The decision, part of the board's process of developing final rules on the issue by next year, means Intel Corp., Cisco Systems Inc. and other frequent users of stock options could expense the cost of those that vest with employees instead of the total amount awarded. Options typically vest over a three- or five-year period, after which they can be exercised.

Many technology firms have opposed expensing options, saying the practice makes their financial statements less meaningful because options are difficult to price.

Proponents of formal options-expensing, such as billionaire investor Warren Buffett, say options are a cost and should be recognized as such.

"Waiting until they vest will reduce by quite a bit the amount that companies will have to expense," said Charles Mulford, an accounting professor at Georgia Institute of Technology. "I'm not sure I agree with that."

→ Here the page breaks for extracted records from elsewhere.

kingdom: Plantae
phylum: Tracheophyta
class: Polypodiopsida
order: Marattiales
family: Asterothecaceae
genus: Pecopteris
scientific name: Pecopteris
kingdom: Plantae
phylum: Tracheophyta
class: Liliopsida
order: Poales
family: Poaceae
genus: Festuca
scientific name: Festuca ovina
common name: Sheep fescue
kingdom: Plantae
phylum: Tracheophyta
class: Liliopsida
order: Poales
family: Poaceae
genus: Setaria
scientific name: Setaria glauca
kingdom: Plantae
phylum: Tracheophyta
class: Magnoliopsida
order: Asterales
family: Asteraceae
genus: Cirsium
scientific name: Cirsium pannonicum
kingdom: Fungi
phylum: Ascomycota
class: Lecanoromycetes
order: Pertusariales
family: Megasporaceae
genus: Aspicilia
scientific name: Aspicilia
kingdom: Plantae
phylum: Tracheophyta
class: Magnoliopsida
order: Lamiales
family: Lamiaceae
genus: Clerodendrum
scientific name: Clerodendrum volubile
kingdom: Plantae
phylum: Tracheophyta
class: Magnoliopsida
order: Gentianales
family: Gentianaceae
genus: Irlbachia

FASB adopted a method for expensing known as the modified grant-date measurement approach. Under the method, the options are valued as of the date they are granted, but that value is adjusted to reflect options that don't vest because employees leave the company or performance goals are not met.

Wednesday's ruling by FASB, the board that writes U.S. accounting rules, is a less strict approach than that of the International Accounting Standards Board. The IASB's proposed rule would require companies to expense options based on their value on the date they are awarded.

FASB decided earlier this month that options are a compensation expense that should be recognized on a company's financial statement. The decision followed last year's rash of corporate scandals, some of which involved stock option abuses.

FASB Chairman Robert Herz has said he expects the board to release a draft rule on accounting for options as an expense for public comment by the end of this year. He said he doesn't know whether political opposition will delay the board's work.

"We're going to continue to do our own work in our usual thorough, due process kind of way," Herz said. "We're looking for light rather than heat."

Herz will hear opposition to expensing options today when he travels to Washington for a discussion on the issue hosted by Sen. Mike Enzi (R-Wyo.).